Cold War 2 became one of the top 10 Asian films in Singapore in 2016, with a box office performance of S$2.1 million. In July 2016, the stars of Cold War 2 – Chow Yun Fat, Aaron Kwok, and Eddie Peng – promoted the film in Singapore with a press conference, red carpet and gala premiere event held at Marina Bay Sands. The sequel topped the box office during its opening weekend, and eventually doubled the box office earnings of its first film.

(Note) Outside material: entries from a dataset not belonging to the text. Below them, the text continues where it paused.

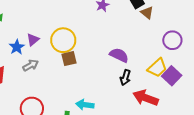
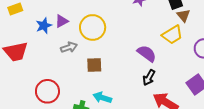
brown square: (69, 59) -> (94, 65), moved
gray arrow: (31, 65) -> (69, 47), moved
yellow trapezoid: (157, 68) -> (172, 35), moved

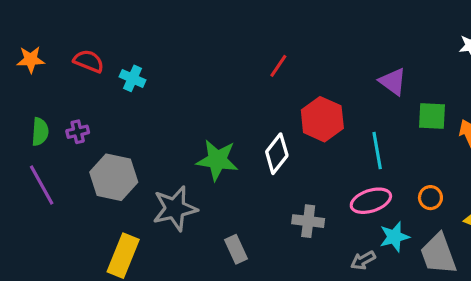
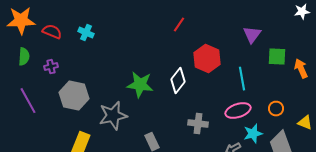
orange star: (31, 60) -> (21, 21), size x1.6
red semicircle: (89, 61) -> (52, 32), moved
purple triangle: (393, 82) -> (252, 35), turned 30
green semicircle: (40, 132) -> (24, 57), moved

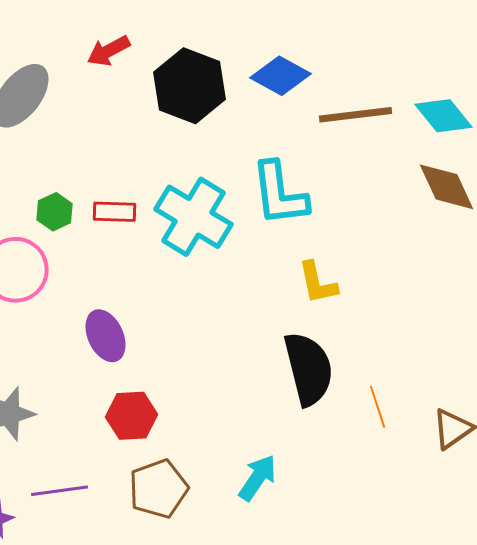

The company released Makoto Shinkai's animation your name. in Vietnam in January 2017, which became the No. 1 Japanese film in the country. In 2023, beginning with Shinkai's Suzume, Encore Films expanded its distribution scope to the Philippines and Thailand, with Warner Bros. Pictures overseeing theatrical distribution in these territories and as of 2023, they currently serve as the de facto theatrical licensee of newly released Studio Ghibli titles in Southeast Asia and India beginning with The Boy and the Heron. (Note: mm2 Entertainment handles catalog distribution in Singapore, Malaysia, Brunei, Indonesia, Thailand (co-distributed with Shinesaeng Ad. Venture), Philippines (co-distributed with Reality MM Studios), and Cambodia.)

With the release of Kung Fu Soccer, Encore Films further expanded its distribution scope to Australia.

Top 25 films released by Encore Films in Singapore
| Rank | Title | Year | Box office gross (SGD) |
|---|---|---|---|
| 1 | The Forbidden Kingdom | 2008 | $3,350,000 |
| 2 | Dragon Blade | 2015 | $2,587,457 |
| 3 | Cold War 2 | 2016 | $2,062,210 |
| 4 | Death Note 2: The Last Name | 2006 | $1,750,000 |
| 5 | Death Note | 2006 | $1,420,000 |
| 6 | The Lost Bladesman | 2011 | $1,330,000 |
| 7 | Young & Fabulous | 2016 | $1,316,206 |
| 8 | L Change the World | 2008 | $1,280,000 |
| 9 | A Chinese Ghost Story | 2011 | $970,658 |
| 10 | Cold War | 2012 | $919,998 |
| 11 | Death Note: Light Up The New World | 2016 | $852,473 |
| 12 | Wishing Stairs | 2003 | $840,000 |
| 13 | Attack on Titan | 2015 | $821,485 |
| 14 | The Promise | 2005 | $718,000 |
| 15 | League of Gods | 2016 | $713,257 |
| 16 | Killers | 2010 | $683,050 |
| 17 | Brotherhood | 2004 | $580,000 |
| 18 | My Girlfriend is an Agent | 2009 | $553,417 |
| 19 | The Guillotines | 2012 | $532,894 |
| 20 | The Four | 2012 | $530,766 |
| 21 | Monga | 2010 | $458,975 |
| 22 | Keeper of Darkness | 2015 | $435,786 |
| 23 | Ponyo on the Cliff by the Sea | 2009 | $428,501 |
| 24 | Ju-On 3 | 2014 | $402,280 |
| 25 | Attack on Titan 2 | 2015 | $393,568 |

== Production ==
Produced and co-directed by Joyce Lee, the company's first film production Young & Fabulous was produced at a S$1.5 million budget, and starred Aloysius Pang, Malaysian Internet celebrity Joyce Chu, Joshua Tan of Ah Boys to Men, Gurmit Singh, Henry Thia, Quan Yi Fong, Jeffrey Xu and Jordan Ng. The film is a coming-of-age story about three teenagers who strive to overcome numerous obstacles in order to fulfil their dreams. It grossed over S$1.3 million at the Singapore box office, and was one of four Singaporean films to hit S$1 million at the local box office. Young & Fabulous also became one of the top 10 Asian films in Singapore in 2016. The film was subsequently released in Malaysia, Indonesia, and Vietnam.